Als er auf die Füsse sprang, fiel ihm etwas auf: Das fühlte sich nach Erinnerung an, war aber nicht zu benennen. Das fühlte sich an wie ein gewaltiger Schrecken, hatte Ähnlichkeit mit dem Moment des Erwachens: im Schlaf ist alles so mild und weich, kein Traum ist unausweichlich... Er tastete. Er griff zur Türfalle hoch. Er schaute zurück ins Badezimmer. Die Dimensionen der Objekte hatten sich verschoben. Das dachte er nicht, das war die unbarmherzige Meldung seiner Nervenenden, die direkt an die Zentrale weitergleitet wurde, um von dort ihren Rückstoss in alle Organe zu erfahren. Der Spiegel über dem Waschbecken hing weit oben. Die Kloschüssel war unnatürlich gross, der Raum war weit und hoch. Dies wollte er nicht wahrhaben: Er kniff die Augen zusammen, bis das Bild, das er sah, mit dem Bild seiner gewohnheitsmässigen Wahrnehmung verschwamm.

Er fühlte sich alleingelassen. Er wollte zurück in die vertrauten Koordinaten. Er hörte Stimmen: Er hörte die Stimme seiner Mutter, seines Vaters. Bilder sah er und Töne hörte er und Gerüche überfielen ihn, wie sie sich einem Blinden, einem Tauben: wie sie sich einem Menschen ereignen, der seiner Sinne beraubt ist und halluzioniert – fern, so fern… Er öffnete mit Anstrengung die Tür, blieb stehen und roch. Der Geruch! Dieser Geruch war unanständig, ein Totengeruch. Er wollte seine Freunde sehen, er wollte sich ein grosses Glas Wein die Kehle runterjagen, ein riesengrosses Glas Schnaps, er wollte diesen Geruch mit dem Abendgeruch seines Geliebten vertauschen.

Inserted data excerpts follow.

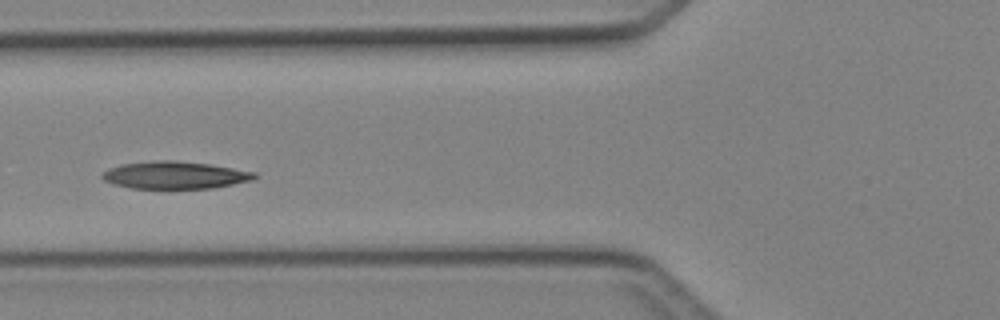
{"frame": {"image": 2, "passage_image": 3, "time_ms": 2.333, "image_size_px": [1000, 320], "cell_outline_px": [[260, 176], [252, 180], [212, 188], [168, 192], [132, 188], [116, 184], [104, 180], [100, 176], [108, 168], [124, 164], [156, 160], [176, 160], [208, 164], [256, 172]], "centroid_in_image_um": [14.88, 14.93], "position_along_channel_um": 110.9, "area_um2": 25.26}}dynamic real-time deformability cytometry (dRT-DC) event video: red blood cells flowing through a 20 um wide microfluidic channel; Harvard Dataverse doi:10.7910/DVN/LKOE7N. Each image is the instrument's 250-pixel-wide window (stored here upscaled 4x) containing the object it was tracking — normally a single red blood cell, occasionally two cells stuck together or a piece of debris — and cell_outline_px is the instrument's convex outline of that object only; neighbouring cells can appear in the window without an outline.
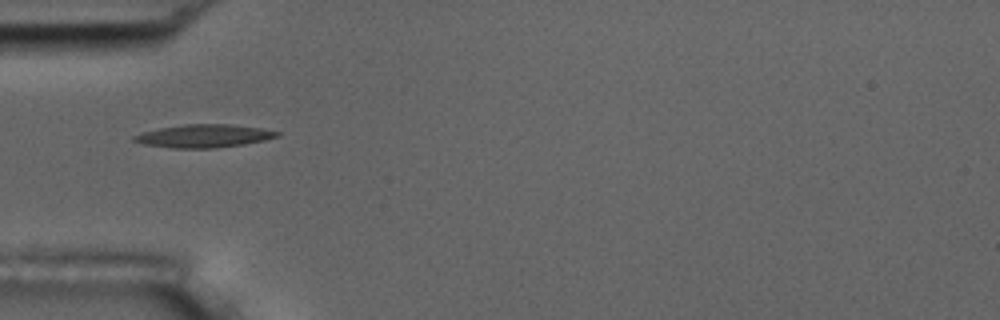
{"species": "common noctule bat (a hibernating species)", "species_latin": "Nyctalus noctula", "temperature_condition": "room temperature", "stored_images_in_passage": 8, "camera_frame_rate_fps": 3000, "um_per_image_px": 0.085, "animal": {"sex": "male", "body_mass_g": 17.5, "forearm_length_mm": 52.3}, "frame": {"image": 1, "passage_image": 6, "time_ms": 5.667, "image_size_px": [1000, 320], "cell_outline_px": [[280, 136], [264, 140], [244, 144], [216, 148], [172, 148], [144, 144], [132, 140], [132, 136], [140, 132], [160, 128], [184, 124], [228, 124], [260, 128], [280, 132]], "centroid_in_image_um": [17.3, 11.56], "position_along_channel_um": 67.7, "area_um2": 19.19}}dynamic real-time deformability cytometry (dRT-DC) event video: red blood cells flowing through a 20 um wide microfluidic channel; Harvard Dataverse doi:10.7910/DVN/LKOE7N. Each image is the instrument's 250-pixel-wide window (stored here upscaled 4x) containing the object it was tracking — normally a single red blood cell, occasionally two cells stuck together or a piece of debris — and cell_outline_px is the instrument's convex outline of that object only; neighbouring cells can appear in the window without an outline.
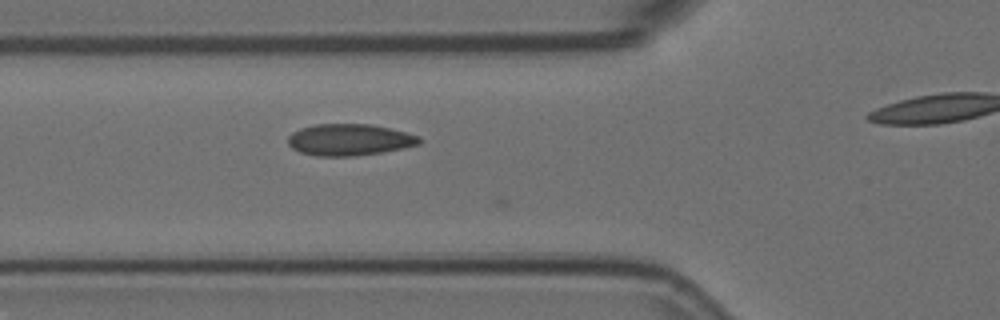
{"species": "Egyptian fruit bat (a non-hibernating species)", "species_latin": "Rousettus aegyptiacus", "temperature_condition": "room temperature", "stored_images_in_passage": 6, "camera_frame_rate_fps": 3000, "um_per_image_px": 0.085, "animal": {"sex": "female"}, "frame": {"image": 1, "passage_image": 5, "time_ms": 1.333, "image_size_px": [1000, 320], "cell_outline_px": [[424, 140], [420, 144], [404, 148], [356, 156], [316, 156], [300, 152], [292, 148], [288, 144], [288, 136], [292, 132], [300, 128], [316, 124], [372, 124], [420, 136]], "centroid_in_image_um": [29.7, 11.88], "position_along_channel_um": 96.1, "area_um2": 24.28}}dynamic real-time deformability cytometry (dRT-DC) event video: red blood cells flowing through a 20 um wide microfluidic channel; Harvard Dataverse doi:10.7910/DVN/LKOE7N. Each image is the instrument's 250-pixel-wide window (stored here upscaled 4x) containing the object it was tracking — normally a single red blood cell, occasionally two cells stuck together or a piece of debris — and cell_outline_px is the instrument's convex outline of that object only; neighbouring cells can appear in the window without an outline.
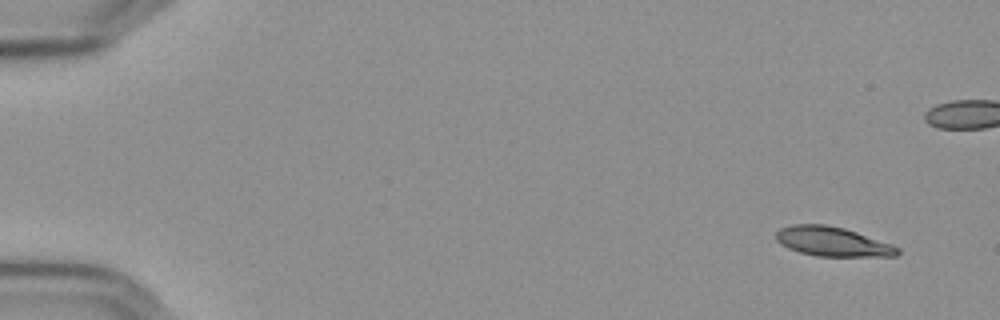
{"species": "Egyptian fruit bat (a non-hibernating species)", "species_latin": "Rousettus aegyptiacus", "temperature_condition": "cold", "stored_images_in_passage": 55, "camera_frame_rate_fps": 3000, "um_per_image_px": 0.085, "frame": {"image": 1, "passage_image": 1, "time_ms": 0.0, "image_size_px": [1000, 320], "cell_outline_px": [[900, 252], [896, 256], [816, 256], [800, 252], [788, 248], [780, 244], [776, 240], [776, 232], [780, 228], [792, 224], [824, 224], [844, 228], [892, 244], [900, 248]], "centroid_in_image_um": [70.75, 20.53], "position_along_channel_um": 14.3, "area_um2": 20.81}}
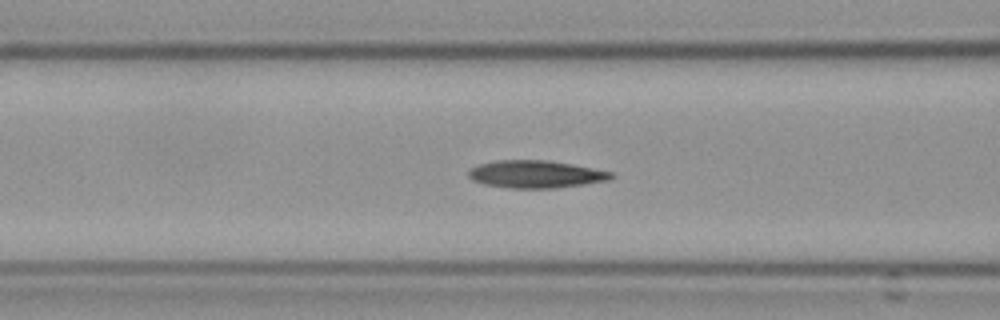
{"frame": {"image": 2, "passage_image": 21, "time_ms": 6.667, "image_size_px": [1000, 320], "cell_outline_px": [[616, 176], [608, 180], [584, 184], [556, 188], [508, 188], [484, 184], [472, 180], [468, 176], [468, 172], [472, 168], [480, 164], [496, 160], [544, 160], [572, 164], [612, 172]], "centroid_in_image_um": [45.53, 14.81], "position_along_channel_um": 121.1, "area_um2": 22.77}}
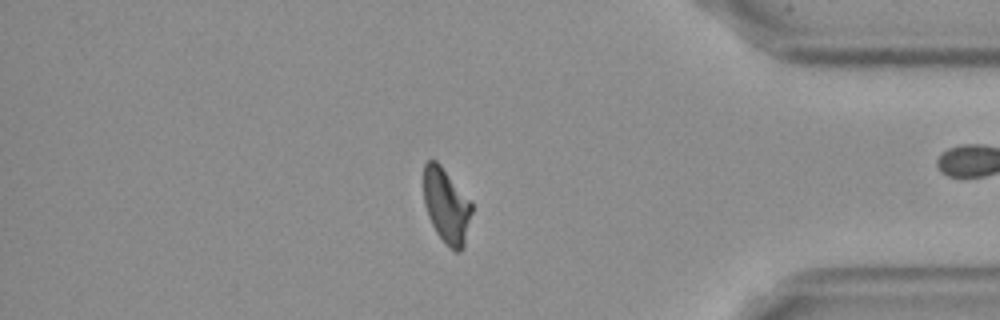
{"frame": {"image": 3, "passage_image": 46, "time_ms": 15.0, "image_size_px": [1000, 320], "cell_outline_px": [[472, 212], [464, 248], [460, 252], [456, 252], [448, 248], [436, 232], [428, 216], [424, 204], [424, 164], [428, 160], [436, 160], [440, 164], [472, 204]], "centroid_in_image_um": [37.94, 17.54], "position_along_channel_um": 397.3, "area_um2": 20.92}, "authors_computed_cell_mechanics": {"area_um2": 22.1952, "velocity_mm_per_s": 3.6093, "shape_relaxation_time_tau1_ms": null, "shape_relaxation_time_tau2_ms": 3.8579, "deformation_change_tau1": null, "deformation_change_tau2": 0.1084}}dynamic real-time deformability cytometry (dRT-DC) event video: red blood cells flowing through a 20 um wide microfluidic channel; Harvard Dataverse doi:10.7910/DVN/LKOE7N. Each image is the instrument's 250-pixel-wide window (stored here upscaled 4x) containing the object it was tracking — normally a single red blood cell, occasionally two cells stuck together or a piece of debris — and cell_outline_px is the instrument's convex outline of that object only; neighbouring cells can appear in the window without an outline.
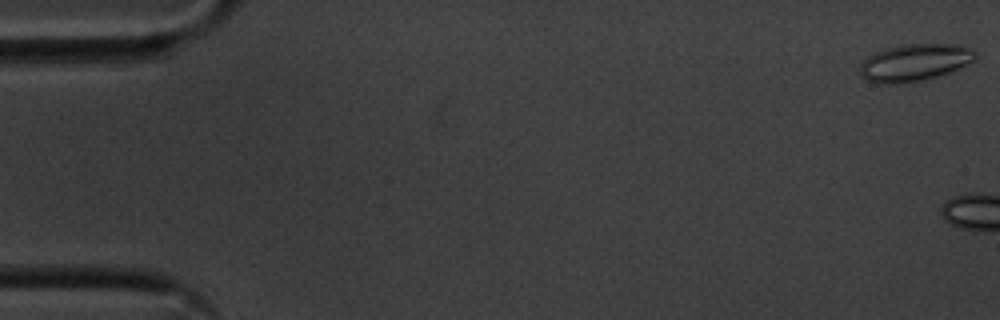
{"species": "common noctule bat (a hibernating species)", "species_latin": "Nyctalus noctula", "temperature_condition": "cold", "stored_images_in_passage": 5, "camera_frame_rate_fps": 3000, "um_per_image_px": 0.085, "animal": {"sex": "male", "body_mass_g": 20.1, "forearm_length_mm": 53.5}, "frame": {"image": 1, "passage_image": 1, "time_ms": 0.0, "image_size_px": [1000, 320], "cell_outline_px": [[976, 60], [948, 72], [924, 80], [908, 84], [880, 84], [868, 80], [860, 76], [860, 64], [868, 56], [876, 52], [900, 44], [956, 44], [976, 48]], "centroid_in_image_um": [77.76, 5.32], "position_along_channel_um": 7.2, "area_um2": 25.26}}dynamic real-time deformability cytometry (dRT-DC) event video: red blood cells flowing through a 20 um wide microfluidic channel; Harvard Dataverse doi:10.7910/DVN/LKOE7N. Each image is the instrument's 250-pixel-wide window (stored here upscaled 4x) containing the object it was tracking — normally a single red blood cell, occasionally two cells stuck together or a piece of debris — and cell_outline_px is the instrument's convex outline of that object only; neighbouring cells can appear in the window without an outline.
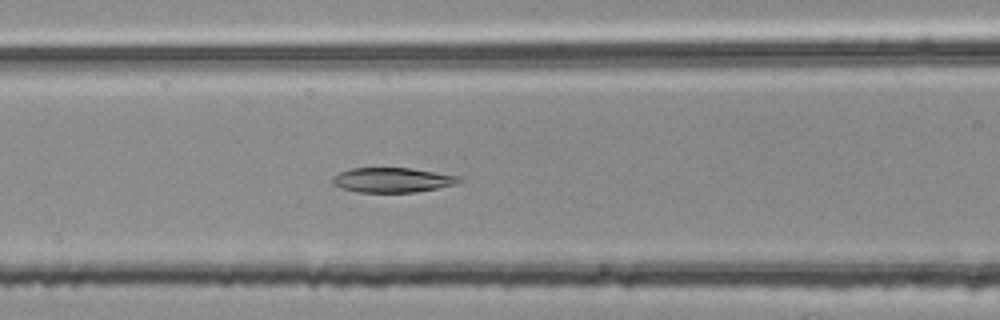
{"species": "common noctule bat (a hibernating species)", "species_latin": "Nyctalus noctula", "temperature_condition": "room temperature", "stored_images_in_passage": 42, "camera_frame_rate_fps": 3000, "um_per_image_px": 0.085, "animal": {"sex": "female", "body_mass_g": 25.1}, "frame": {"image": 1, "passage_image": 12, "time_ms": 3.667, "image_size_px": [1000, 320], "cell_outline_px": [[464, 180], [456, 184], [436, 188], [412, 192], [360, 192], [344, 188], [332, 184], [332, 180], [340, 172], [348, 168], [408, 168], [460, 176]], "centroid_in_image_um": [33.37, 15.29], "position_along_channel_um": 133.2, "area_um2": 17.98}}
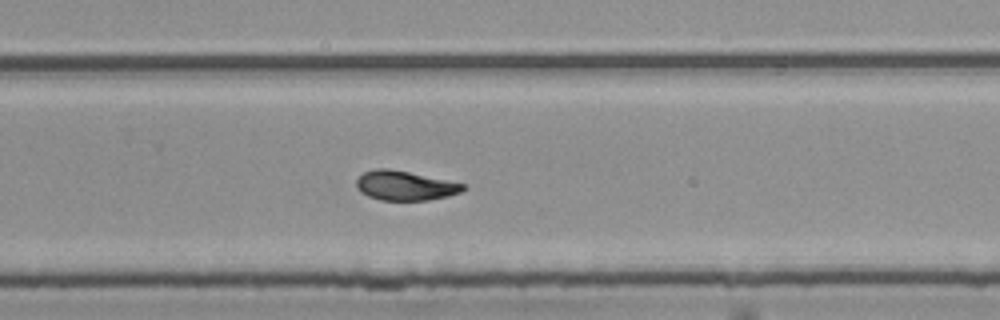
{"frame": {"image": 2, "passage_image": 25, "time_ms": 8.0, "image_size_px": [1000, 320], "cell_outline_px": [[468, 188], [460, 192], [448, 196], [428, 200], [380, 200], [368, 196], [360, 192], [356, 184], [356, 180], [364, 172], [376, 168], [388, 168], [408, 172], [464, 184]], "centroid_in_image_um": [34.41, 15.78], "position_along_channel_um": 295.4, "area_um2": 18.15}}
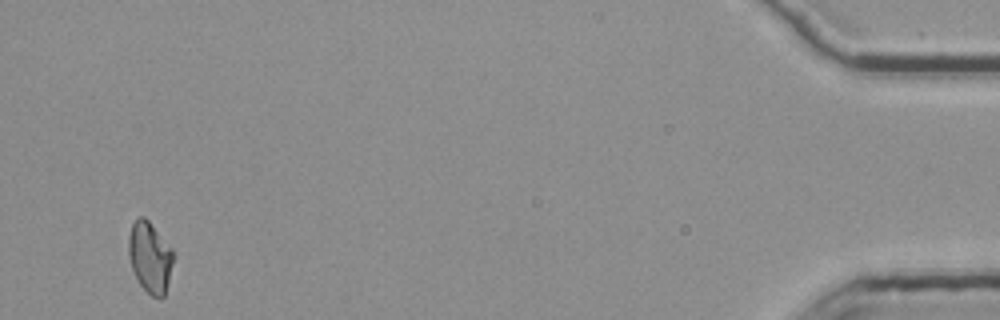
{"frame": {"image": 3, "passage_image": 42, "time_ms": 13.667, "image_size_px": [1000, 320], "cell_outline_px": [[176, 256], [164, 296], [160, 300], [152, 296], [140, 284], [132, 268], [128, 252], [128, 240], [132, 224], [140, 216], [144, 216], [148, 220], [172, 248]], "centroid_in_image_um": [12.78, 21.87], "position_along_channel_um": 422.4, "area_um2": 18.55}, "authors_computed_cell_mechanics": {"area_um2": 18.5827, "velocity_mm_per_s": 3.7506, "shape_relaxation_time_tau1_ms": null, "shape_relaxation_time_tau2_ms": 3.1604, "deformation_change_tau1": null, "deformation_change_tau2": 0.0852}}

Es riecht nach alten Frauen und Biskuits, die schon lange in verschlossenen Blechbüchsen leiden. Er taumelt, er greift sich mit einer komisch erwachsenen Geste an die Stirn, er sieht eine Hand, die nicht die seine ist, es ist eine Kinderhand, die aus einer Risswunde blutet. Eine alte Frau kommt auf ihn zu und sagt auf französisch: Oh mein Gott! Mon Dieu, was hast du wieder gemacht, du dummer, ungeschickter Junge, du machst alles schmutzig!

Er beginnt zu schreien, als die fremde Frau auf ihn zukommt, drohend, gross, mit bösem Blick. Hände packen ihn und es nützt nichts, dass er strampelt, um sich beisst. Die Stimme der fremden Frau sagt auf französisch, auf englisch, auf russisch, auf polnisch, auf deutsch: Wart nur, bis Papa kommt! Dann wird er in ein schwarzes Zimmer gesperrt, in ein schwarzes Bett gepackt, in ein schwarzes Loch gesteckt.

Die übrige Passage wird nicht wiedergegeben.